Following the war, in conjunction with S Grahame Ross Ltd, Strachans developed a less complicated way of fabrication enabling interchangeability of panels by lower skilled workers. This construction was used on 15 lowbridge Leyland double deckers for the Western SMT Company. In 1951 they made a reversible design coach Jackson's Cleveland Coaches of Guisborough. An unpopular design on four more were made for Valiant Coaches of London. This was followed in 1952 by a body for the 41 seater Dennis Lancet.

That same year Strachans introduced the 41 seater Srathrae body, which was first used on a AEC Regal IV chassis. Two years later they introduced the Everest. Two were displayed at the 1954 Commercial Motor Show. One used a Maudslay chassis and the other an AEC Reliance chassis. Both were 41 seaters.
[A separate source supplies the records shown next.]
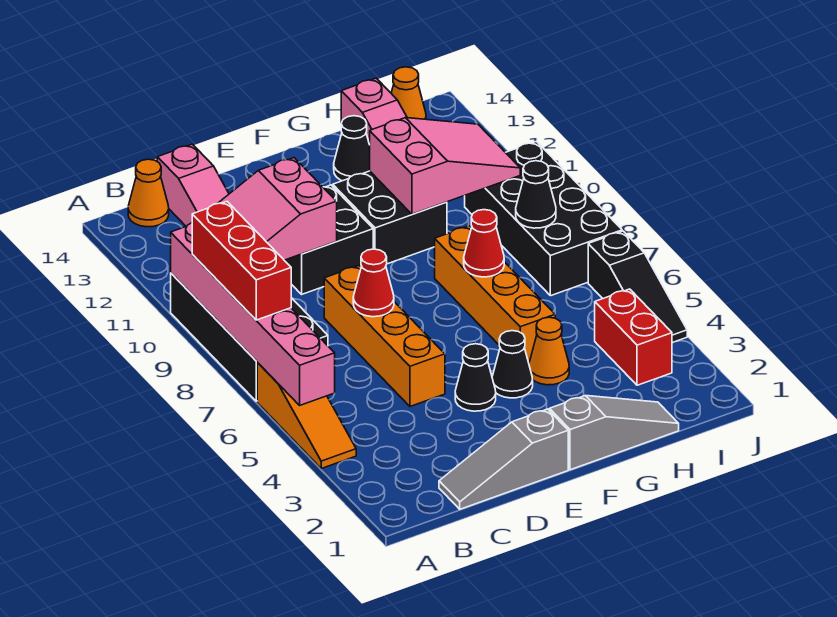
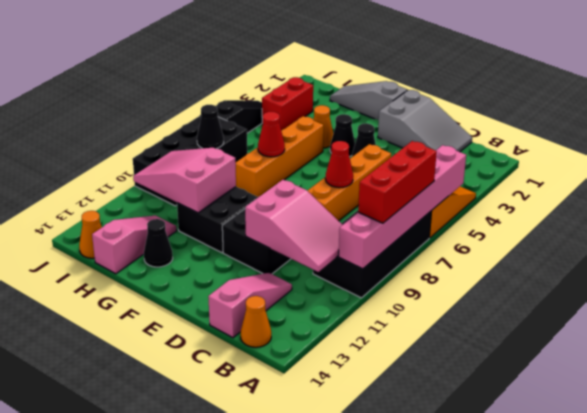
grey slope C1:E1 level 1 top E -> grey slope C1:E2 level 1 top E

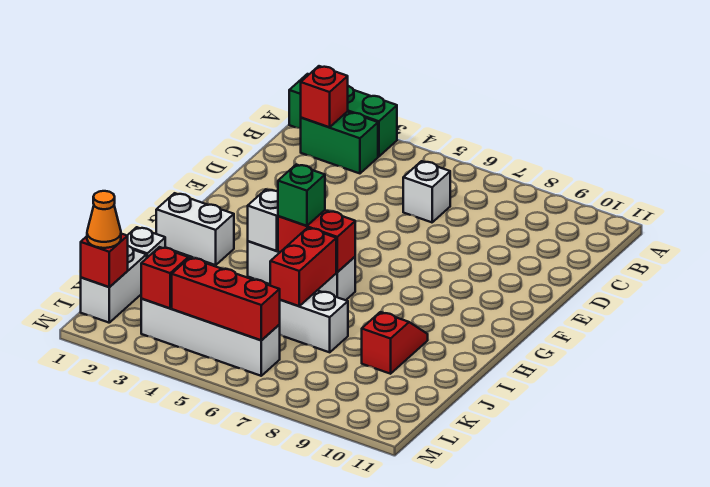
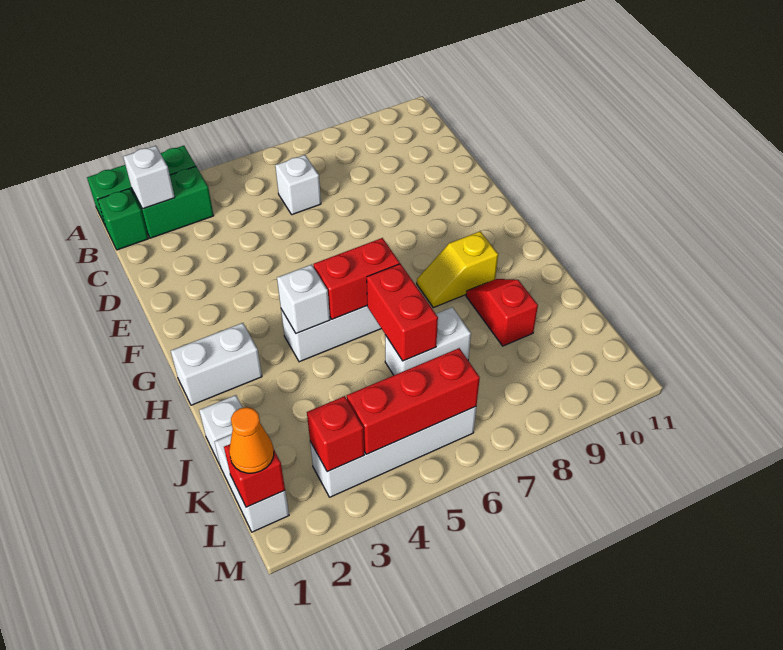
red brick B2 level 2 -> white brick B2 level 2
green brick H5 level 3 -> green brick B1 level 1
none -> yellow slope H8:H9 level 1 top 9

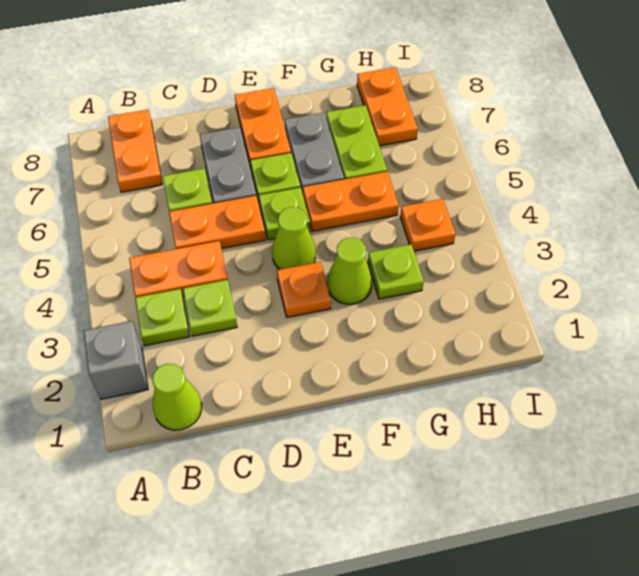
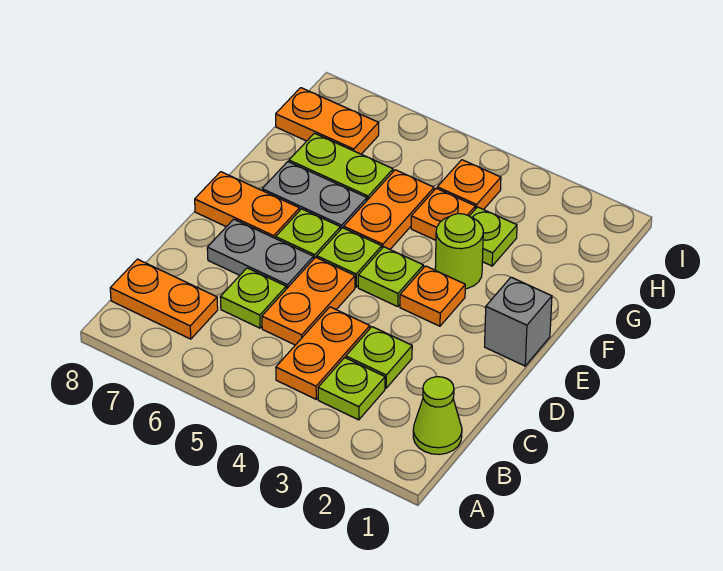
grey brick A2 level 1 -> grey brick E1 level 1
lime cone E4 level 1 -> lime plate E4 level 1
lime cone F3 level 1 -> lime round brick F3 level 1
none -> orange plate G4 level 1

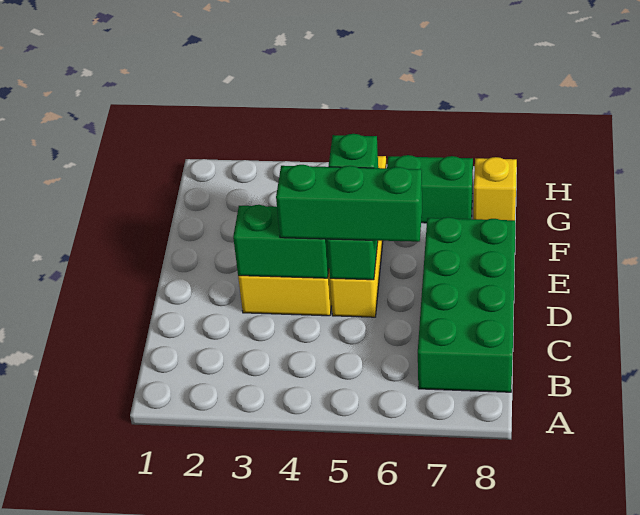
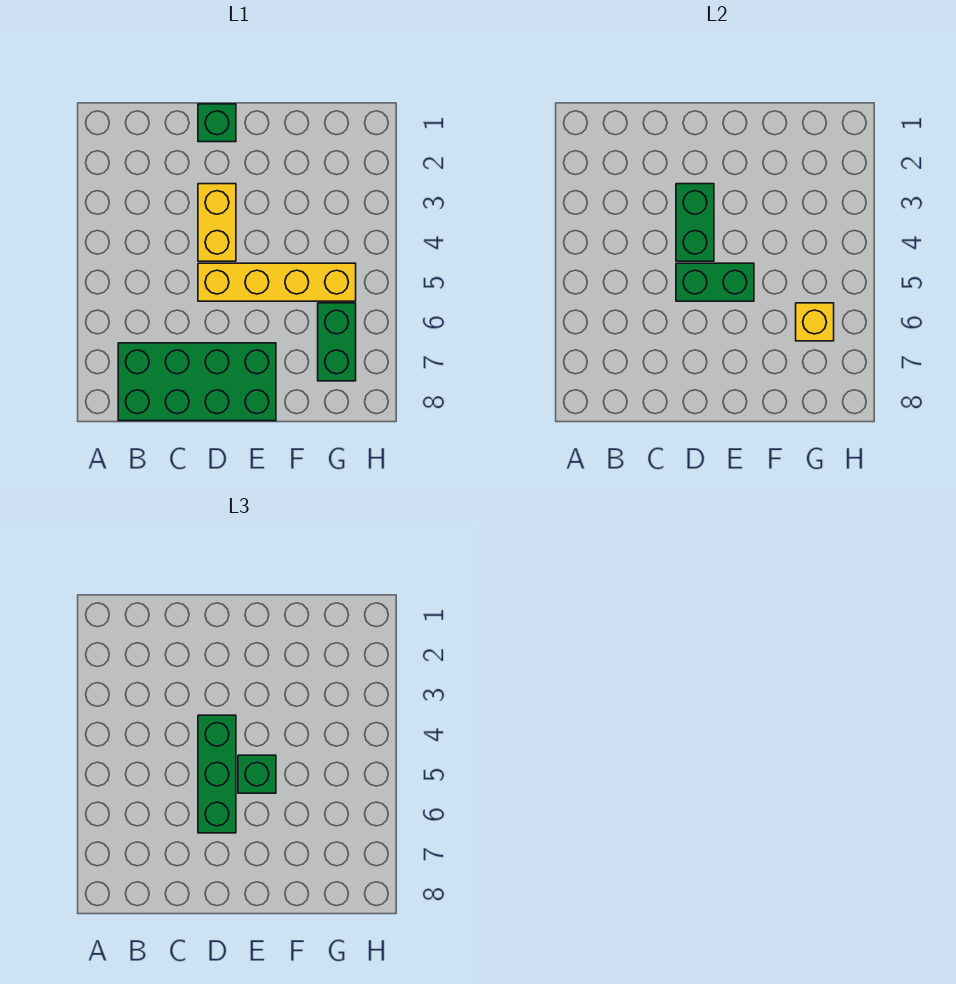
none -> green brick D1 level 1
yellow brick G8 level 1 -> yellow brick G6 level 2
Through this time Strachans also produced other types of commercial and specialist vehicles included bulk egg transporters and milk tankers.

==Strachans (Coachbuilders) Limited==
By 1962 the amount of business had reduced and the company was acquired by Giltspur Investment Group. They changed its name to Strachans (Coachbuilders) Limited and reorganised it. Production was moved to new facilities in Hamble on 1 October 1963. The new company made bodies for five Leyland Leopard for West Harlepool Corporation Transport and four double-deckers on AEC Regent V (3) and Leyland PD2 (1) chassis for Ayrshire Bus Owners Group. The Pacesetter and Pacesaver bodies were introduced in 1964. The smaller Pacetraveller, Pacemaker, and Pacerider models were introduced in later years. Strachans also built a variety of other specialised bodies including battery electric milk floats, personnel carriers for UNICEF, platform wagons for British Road Services, and double decker racing car carrier.
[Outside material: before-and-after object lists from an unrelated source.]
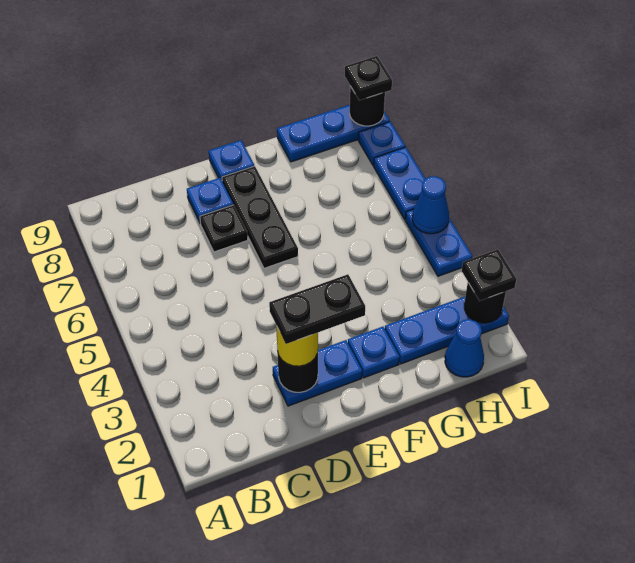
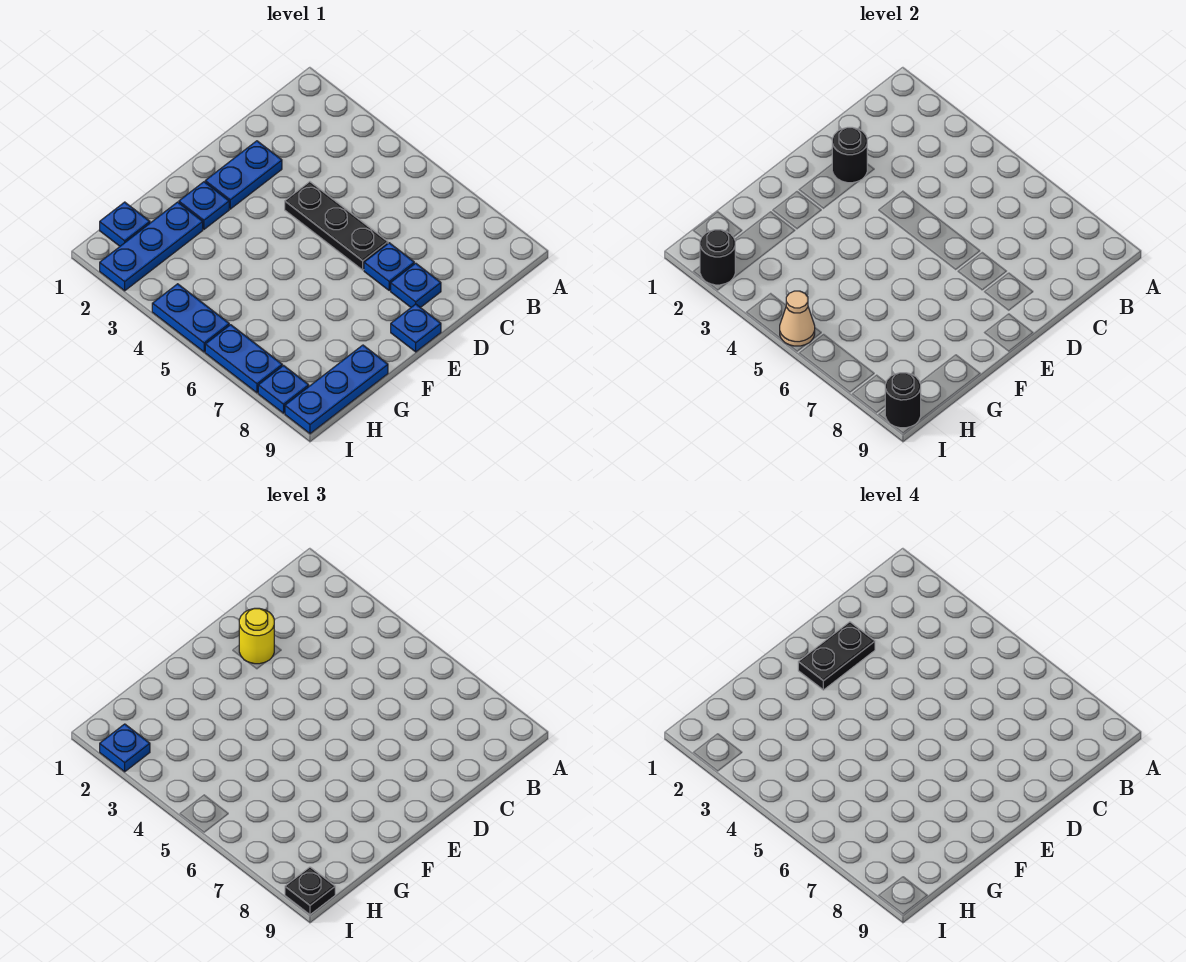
black plate D7 level 1 -> blue plate D7 level 1
black plate E6:E8 level 1 -> black plate D4:D6 level 1
blue cone H1 level 1 -> blue plate H1 level 1
black plate I2 level 3 -> blue plate I2 level 3
blue cone I5 level 2 -> tan cone I5 level 2

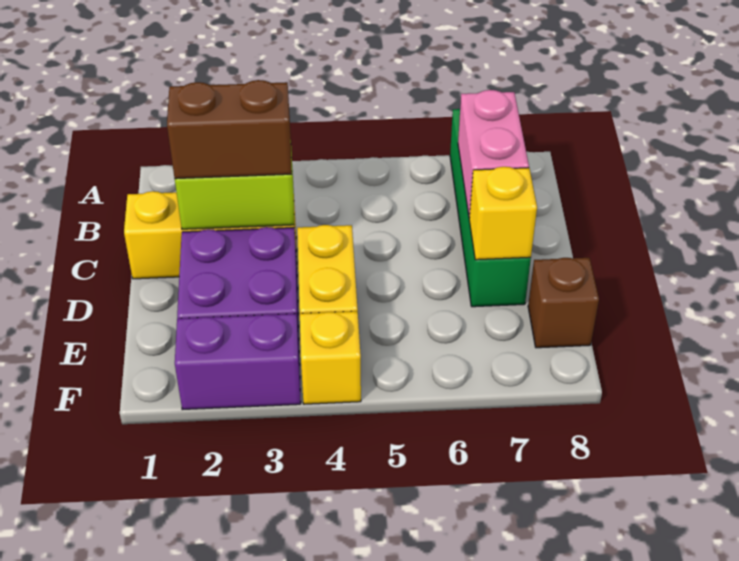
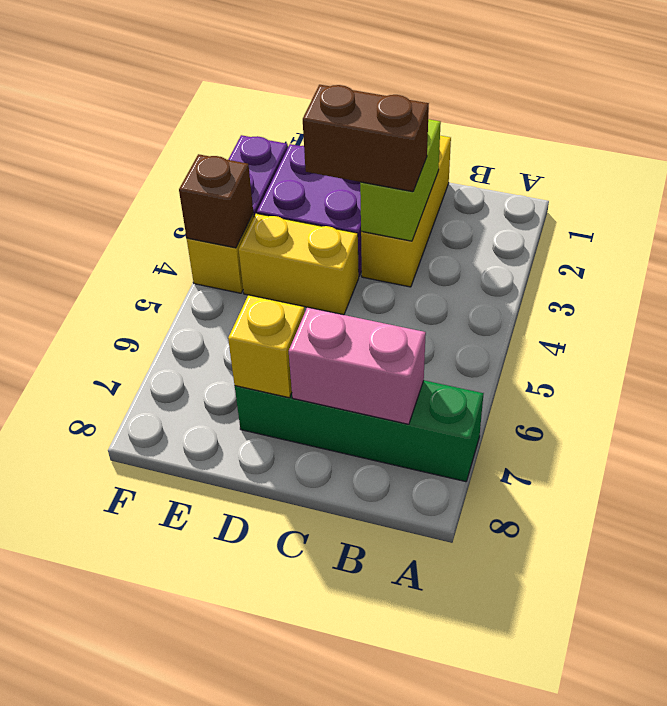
brown brick C2:C3 level 3 -> brown brick C3:D3 level 3
brown brick E8 level 1 -> brown brick F4 level 2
==Superior Coach Corporation==
In 1969 Strachans obtained the rights from the Superior Coach Company of Lima, Ohio to manufacture, assemble, and distribute Superior bus bodies in Europe. Strachans were also given exclusive global rights to modify the bus bodies from eight foot wide to seven foot six inches. This resulted in them receiving an order of 100 CKD bodies from Ghana and a later order from the Bahrain Petroleum Company.

==Demise==
In the early 70's sales had fallen and this, coupled with a strike in 1973, led to the parent company closing the factory down in mid 1974.